Randall J. Schaetzl, David E. Rothstein, and Pavel Samonil

Soils and forest ecosystems vary predictably along a 145-km transect in northern Lower Michigan. In the east, Entisols support open jack pine stands. In the central transect, weak Spodosols have formed under oak–pine– aspen forests. In the Lake Michigan snowbelt on the west, strongly developed Spodosols occur beneath mesic northern hardwoods. We hypothesized that increasing amounts of snowfall, coupled with decreasing fire frequencies, promote soil development and enhance soil C dynamics at western sites.

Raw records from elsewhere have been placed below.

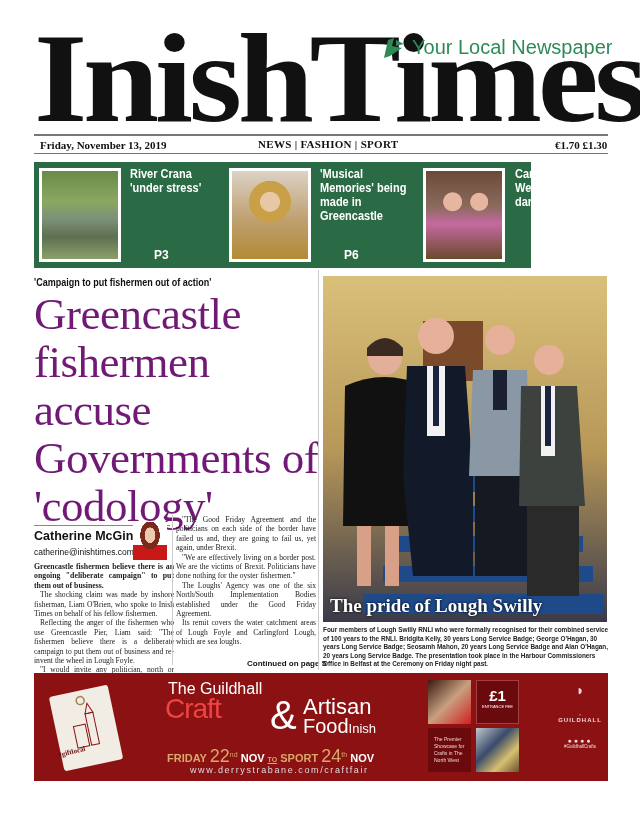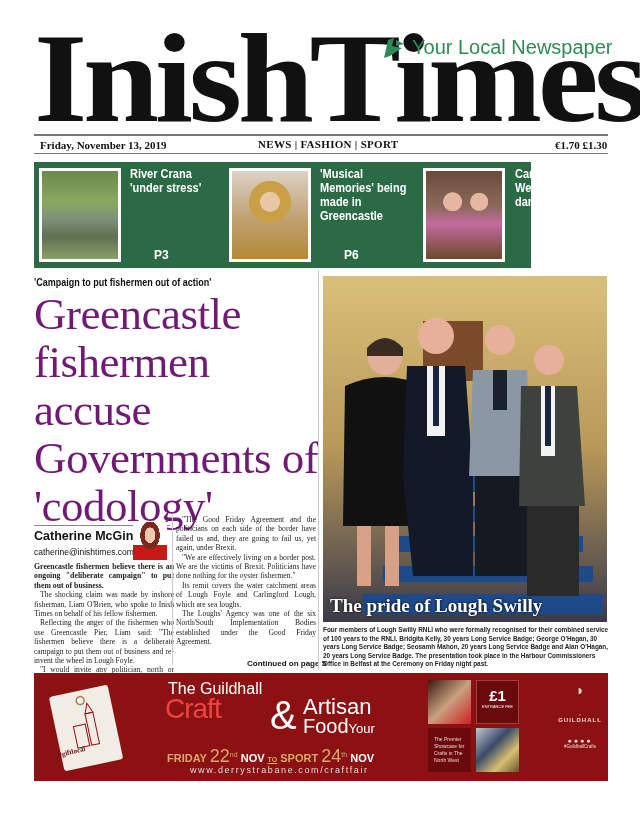--- a/index.html
+++ b/index.html
@@ -99,8 +99,8 @@
 <div class="body-col" id="col2">
   <p>"The Good Friday Agreement and the politicians on each side of the border have failed us and, they are going to fail us, yet again, under Brexit.</p>
   <p>"We are effectively living on a border post. We are the victims of Brexit. Politicians have done nothing for the oyster fishermen."</p>
+  <p>The Loughs' Agency was one of the six North/South Implementation Bodies established under the Good Friday Agreement.</p>
   <p>Its remit covers the water catchment areas of Lough Foyle and Carlingford Lough, which are sea loughs.</p>
-  <p>The Loughs' Agency was one of the six North/South Implementation Bodies established under the Good Friday Agreement.</p>
 </div>
 <div class="abs" id="continued">Continued on page 5</div>
 <div class="abs" id="story-divider"></div>

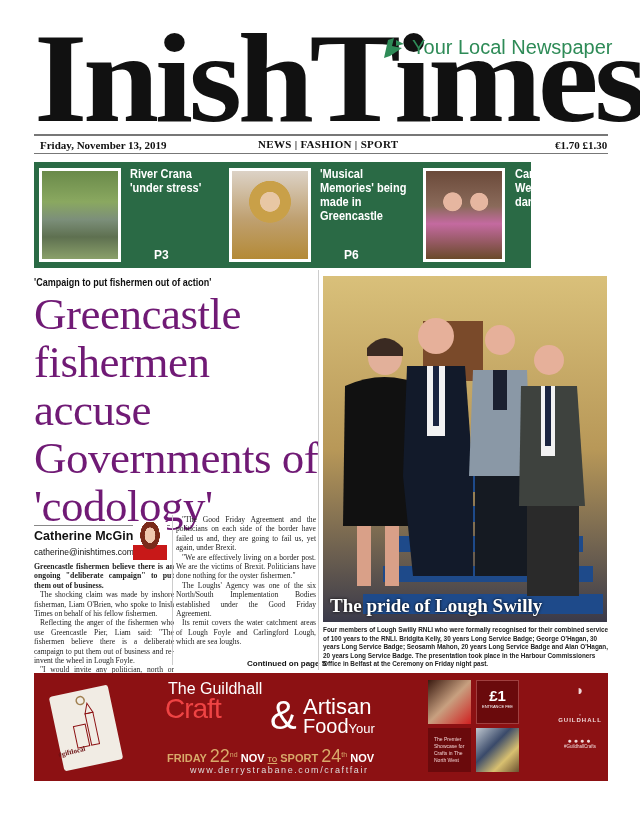--- a/index.html
+++ b/index.html
@@ -164,7 +164,7 @@
 <div class="abs" id="ad-craft">Craft</div>
 <div class="abs" id="ad-amp">&amp;</div>
 <div class="abs" id="ad-artisan">Artisan</div>
-<div class="abs" id="ad-food"><span>Food</span><small>Your</small></div>
+<div class="abs" id="ad-food"><span>Food</span><small>Inish</small></div>
 <div class="abs" id="ad-dates">
   <span>FRIDAY</span>
   <span class="big">22</span><sup style="font-size:7px;font-weight:normal">nd</sup>

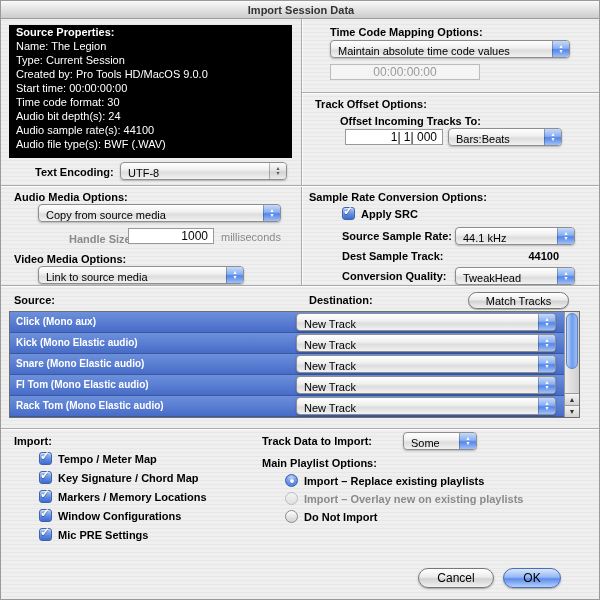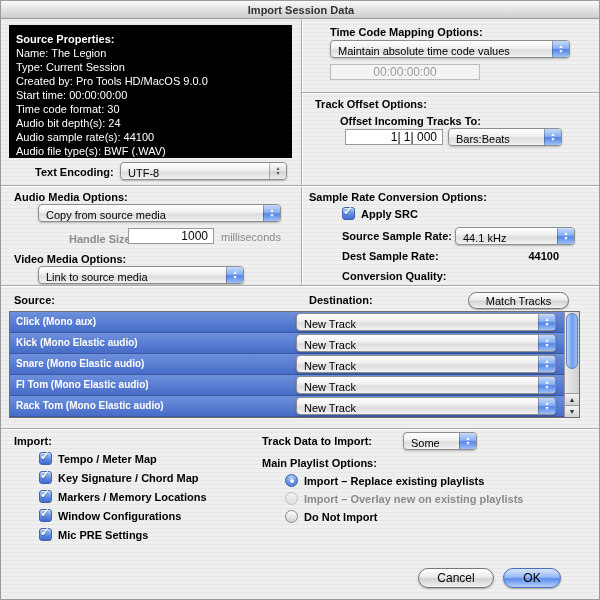--- a/index.html
+++ b/index.html
@@ -23,7 +23,7 @@
   .gray{color:#8a8a8a;}
   .blackbox{
     position:absolute;left:8px;top:24px;width:283px;height:133px;
-    background:#000;color:#fff;font-size:11px;line-height:14px;padding:7px 7px;
+    background:#000;color:#fff;font-size:11px;line-height:14px;padding:0 7px;
     white-space:nowrap;overflow:hidden;
   }
   .blackbox .hdr{font-weight:bold;}

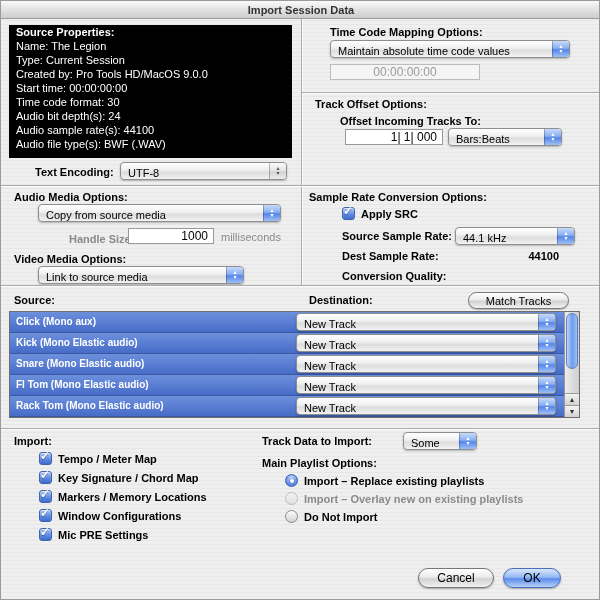--- a/index.html
+++ b/index.html
@@ -198,7 +198,7 @@
     <span class="cap">▴
 ▾</span>
   </div>
-  <span class="lbl" style="left:341px;top:249px;">Dest Sample Rate:</span>
+  <span class="lbl" style="left:341px;top:249px;">Dest Sample Track:</span>
   <span class="lbl" style="left:454px;top:249px;width:104px;text-align:right;">44100</span>
   <span class="lbl" style="left:341px;top:269px;">Conversion Quality:</span>
 

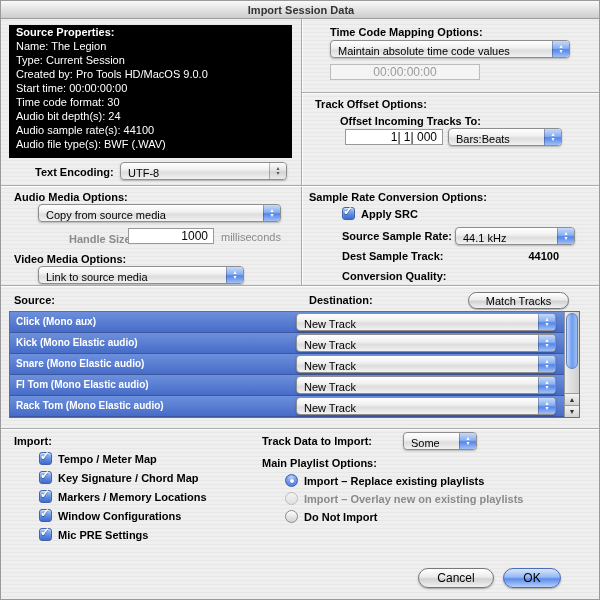--- a/index.html
+++ b/index.html
@@ -201,6 +201,11 @@
   <span class="lbl" style="left:341px;top:249px;">Dest Sample Track:</span>
   <span class="lbl" style="left:454px;top:249px;width:104px;text-align:right;">44100</span>
   <span class="lbl" style="left:341px;top:269px;">Conversion Quality:</span>
+  <div class="popup" style="left:454px;top:266px;width:120px;">
+    <span>TweakHead</span>
+    <span class="cap">▴
+▾</span>
+  </div>
 
   <div class="hdiv" style="left:0;top:284px;width:600px;"></div>
 

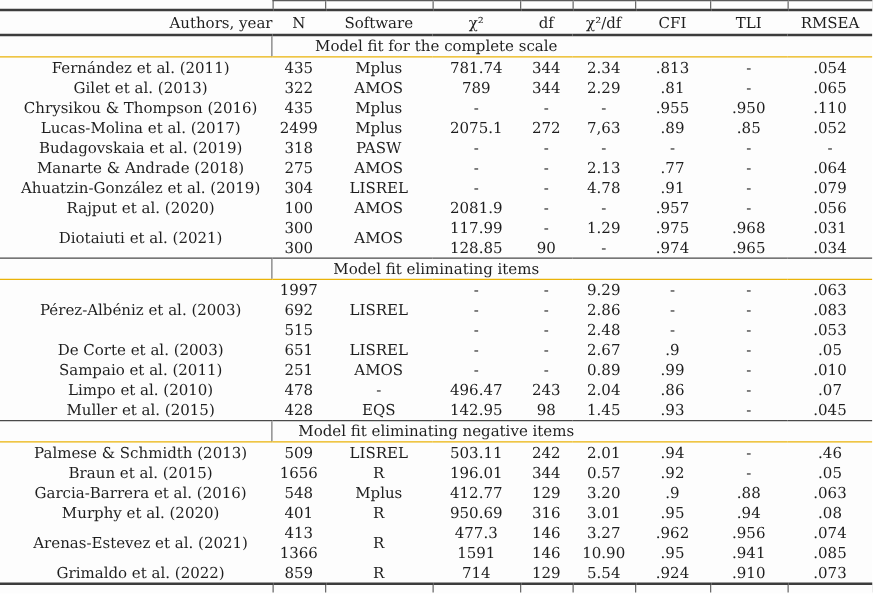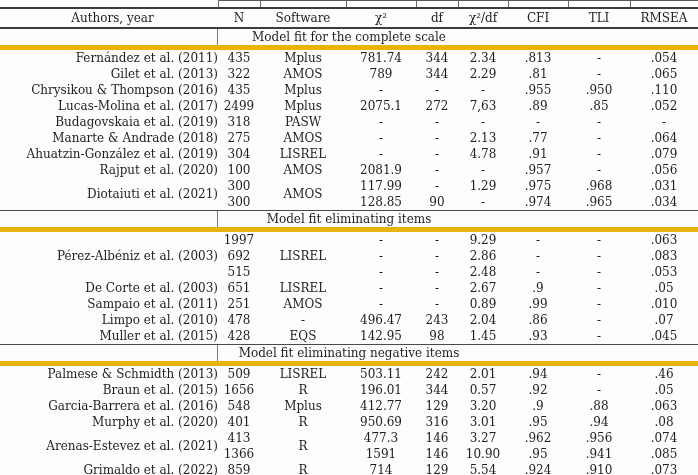--- a/index.html
+++ b/index.html
@@ -48,7 +48,7 @@
     line-height: 15px;
     white-space: nowrap;
   }
-  tr.header-row th.c-author { text-align: center; padding-left: 7px; }
+  tr.header-row th.c-author { text-align: right; padding-left: 7px; }
 
   tr.section-row td {
     border-top: 1px solid #4a4a4a;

We also hypothesized that enhanced soil development facilitated greater proportions of broadleaf tree establishment, which in turn accelerates snowmelt rates and further facilitates soil development by enhancing deeper C translocation. Along the transect, we described, sampled, and characterized twelve soils. Soil development increases east to west along the transect, changing most rapidly at the inner margins of the snowbelt, near the coniferous–broadleaf forest ecotone. Coincident with strong soil development in the snowbelt is an increase in soil C storage and cycling. Depth profiles of C, 13C, and Fe- and Al-humus complexes all suggest that snowmelt percolation drives these patterns. Hardwoods produce and cycle more C than coniferous stands to the east and have thicker snowpacks. In the snowbelt, late-lying snowpacks limit spring fires, and large pulses of snowmelt water drive the fresh, soluble C from O horizons deeper, enhancing soil development and fostering ecosystem productivity. Although the current snowbelt, climate, and fire patterns across the peninsula might date only to 7,000 cal yr BP, they have nonetheless affected pedogenesis to the point that a major Entisol-to-Spodosol continuum has formed.